Since Trea Turner and Jordy Mercer were injured in Wednesday’s win over the Tampa Bay Rays, the Nationals have been incredibly shorthanded, going with a four-man bench that has often had just two available pinch hitters. Add in injuries to Kyle Schwarber, Stephen Strasburg, Hudson, Rainey, Finnegan, Erick Fedde, Alex Avila, Harris and Andrew Stevenson, and they are hanging by a thread in the division race, with tough road matchups against the San Diego Padres and San Francisco Giants up next before the all-star break.

“We hit a little rough patch here,” Turner said Sunday. “That’s part of just running into a really good team. It’s part of a lot of injuries at the same time, which is kind of unfortunate. So we hit a little bit of a speed bump. But hopefully we can get a lot of guys back and get back to where we were.”

That all added layers to Ross’s start. With an undermanned bullpen — a group that includes Jefry Rodriguez, Kyle Lobstein, Ryne Harper and Andres Machado — every inning would help shrink the bridge to Hand. And with a thin bench — with Turner still slowed by a jammed left middle finger and with Yan Gomes, the usual starting catcher, nursing a swollen right forearm after he was struck by a fastball Saturday — the Nationals didn’t have the flexibility for early pinch hitters (again).

They needed Ross to thrive. They just also needed more offense, too.

“Fastball command,” Ross said, straight to the point, when asked about notching 10 or more strikeouts for the third time in his career. “I was able to command the [sinker], been using the four-seam a lot lately, and then later on throwing the breaking ball off of that.”

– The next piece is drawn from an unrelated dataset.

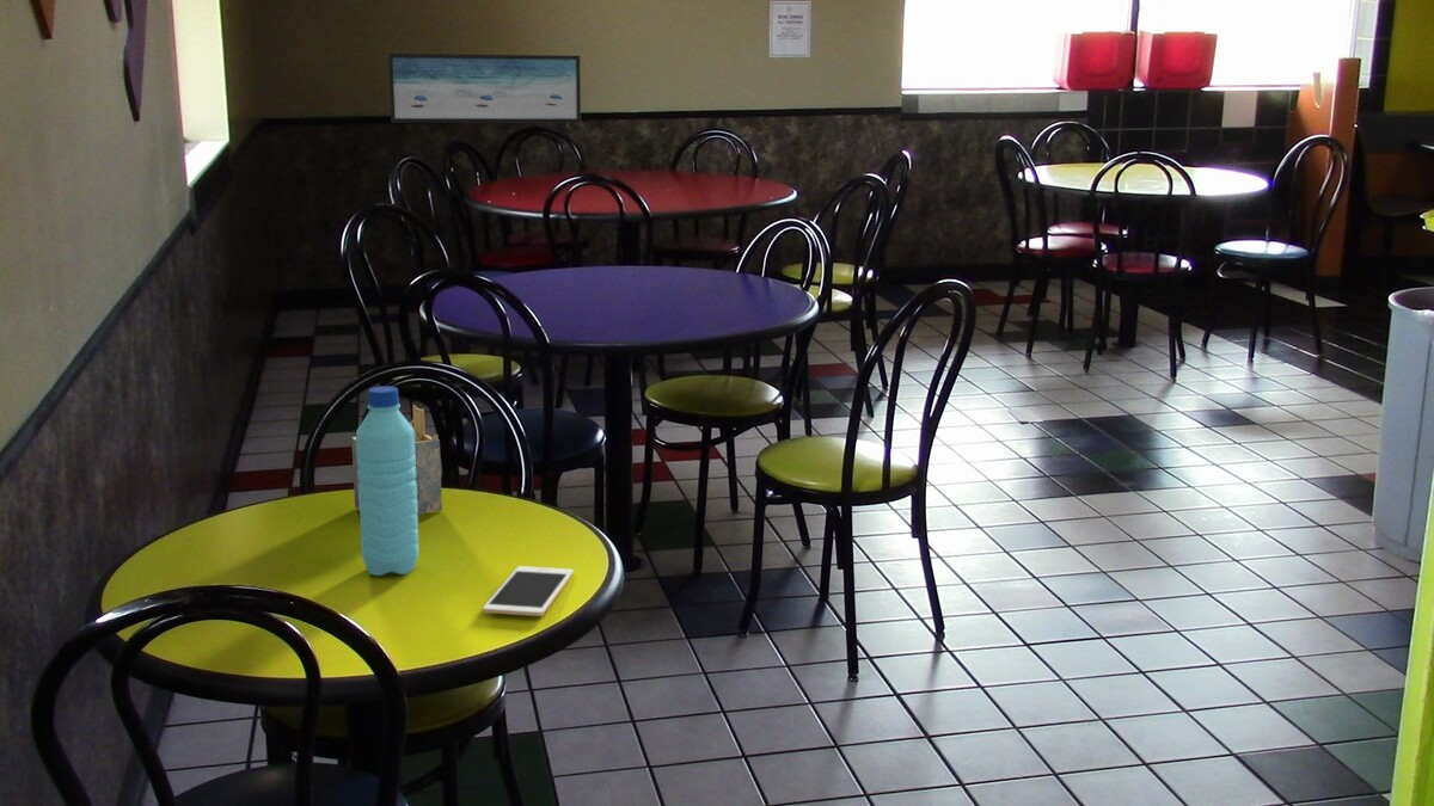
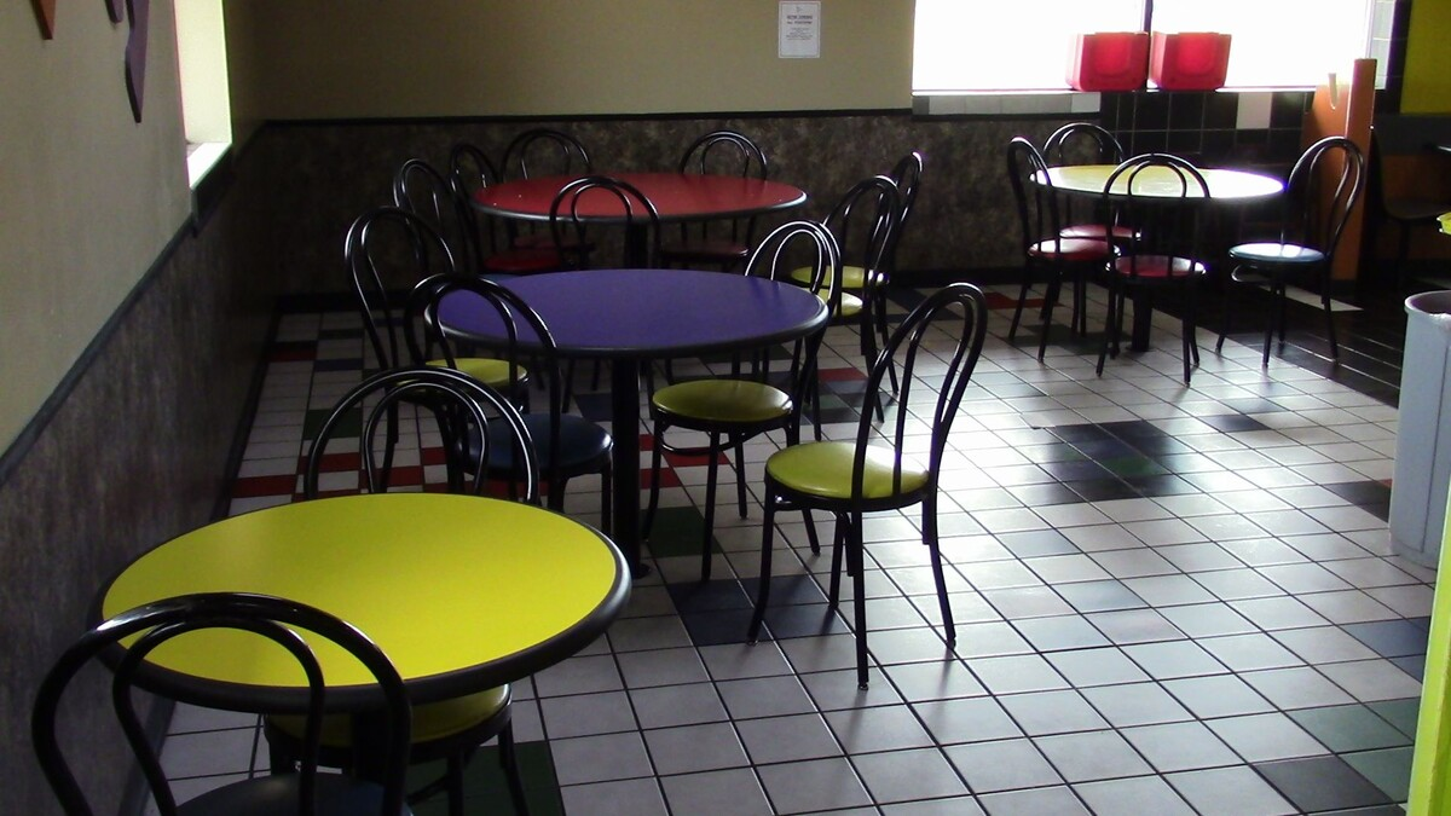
- napkin holder [350,404,443,516]
- cell phone [482,565,575,617]
- water bottle [355,386,421,577]
- wall art [387,53,582,124]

Ross struck out the first four batters he faced. After the Nationals took a 1-0 lead on Starlin Castro’s RBI single in the third, Matt Beaty beat Ross in the fourth with a solo homer to left-center to tie the score. The Dodgers then staged a two-out rally, loading the bases, but Ross struck out Steven Souza Jr. looking to strand the three runners. Three of his 11 strikeouts came on well-placed fastballs that didn’t induce a swing.

The seventh inning slipped from Ross once Gavin Lux led off with a double to the gap in right-center. Two batters later, Albert Pujols nudged the Dodgers ahead with a pinch-hit single down to the left field wall. That’s when Hand warmed, entered and tried to keep the slim deficit intact. And that’s when Muncy doubled to right, punching a hanging slider, widening a gap the Nationals couldn’t close.

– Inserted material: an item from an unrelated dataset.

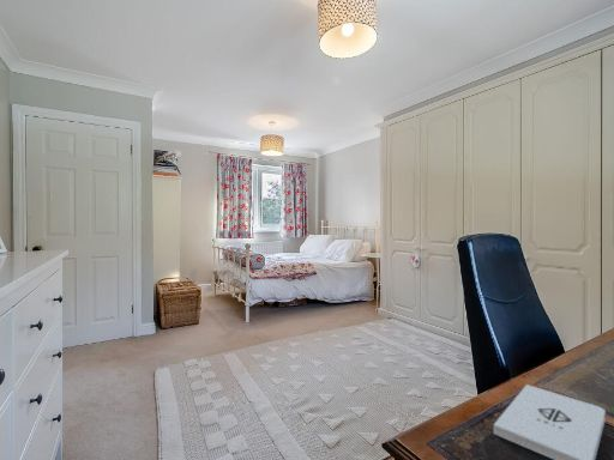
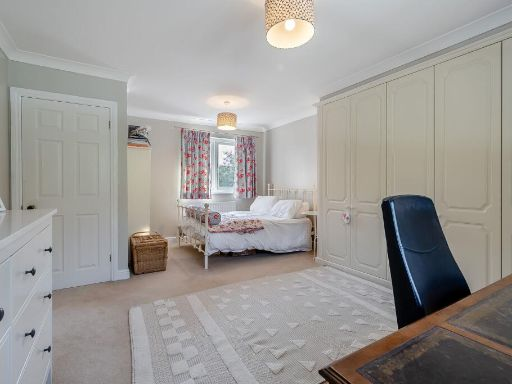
- notepad [493,383,607,460]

They grounded into three inning-ending double plays. Yadiel Hernandez and Victor Robles combined to go 0 for 7 with six strikeouts. Robles stared at a hittable, in-the-zone fastball from David Price with two outs, two strikes and a runner on second in the sixth, when the Nationals were still trailing by one run. Juan Soto popped up a middle-middle cutter from Blake Treinen with a runner on and two outs in the seventh. He then slammed his bat in understandable frustration.

“I thought we had pretty good at-bats,” Martinez said when asked whether the offense is pressing. “Man, they’re playing hard.”

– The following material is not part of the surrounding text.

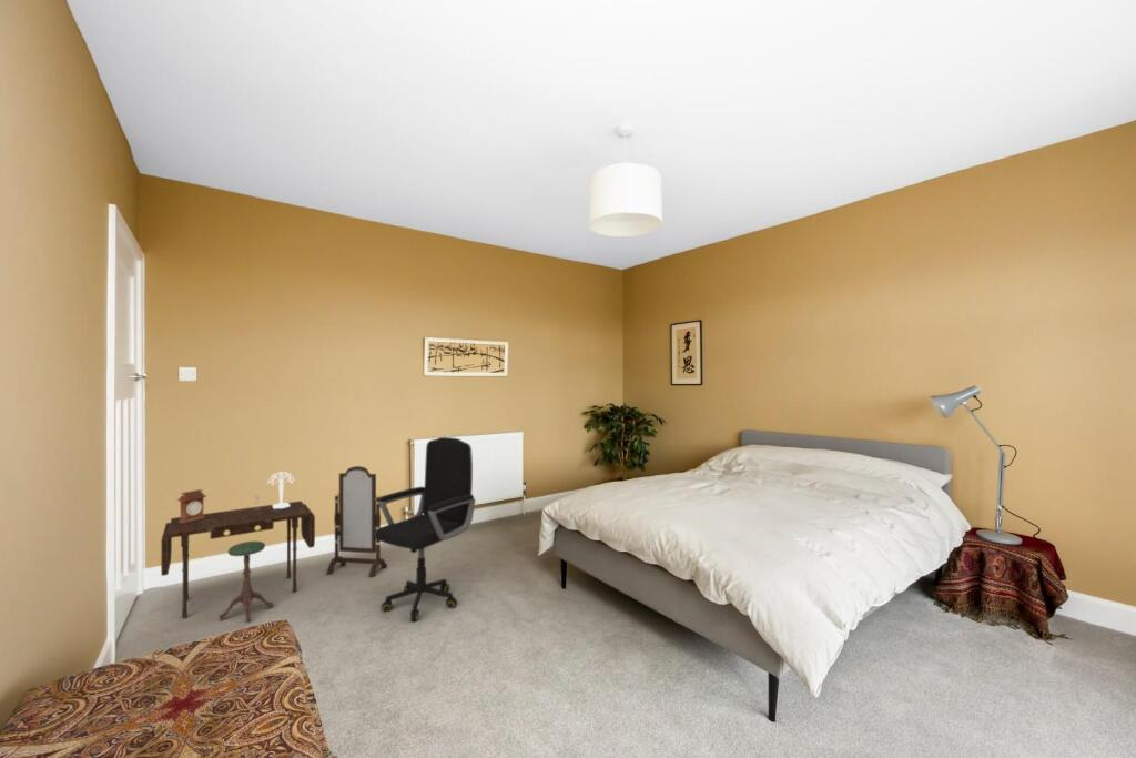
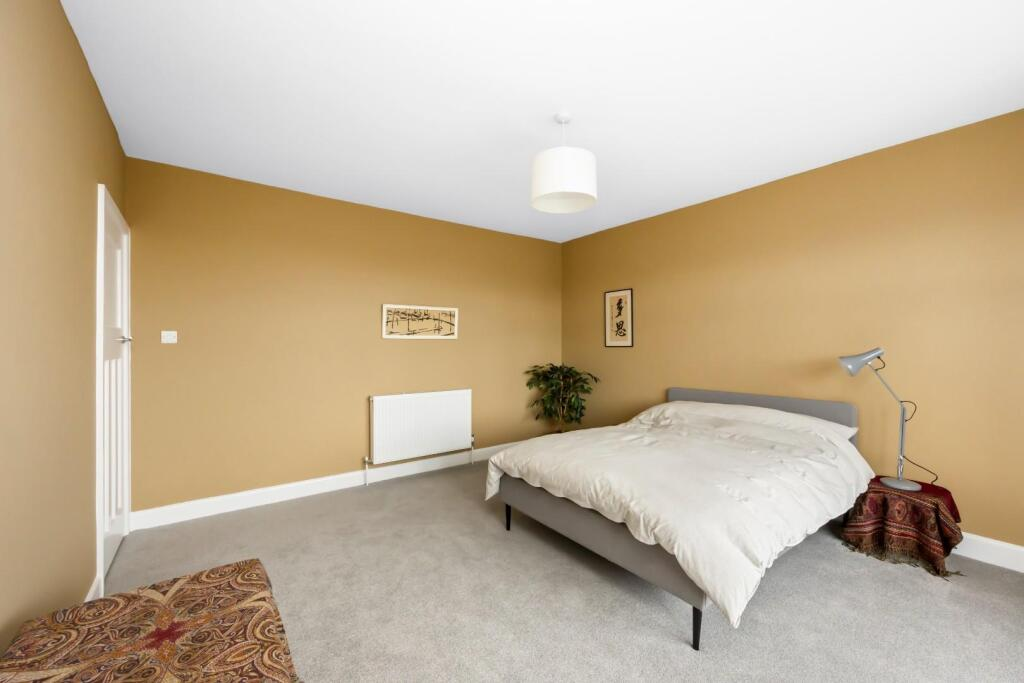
- office chair [375,436,477,623]
- desk [160,465,388,623]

All weekend, the defending World Series champion Dodgers showcased the depth and versatility of their lineup and pitching staff. With their pinch hitters, they flipped late-inning matchups like a hockey team changing lines. With their bullpen, they covered nine innings with Garrett Cleavinger, Phil Bickford, Víctor González, Joe Kelly, Price, Treinen, Jimmy Nelson and Kenley Jansen — and that was just Sunday. They looked primed for another run.

And then there were the Nationals, appearing as a stark contrast, having to get healthy before it is too late. Or at the very least, in the coming week, they will have to figure out better ways to shade their absences and flaws.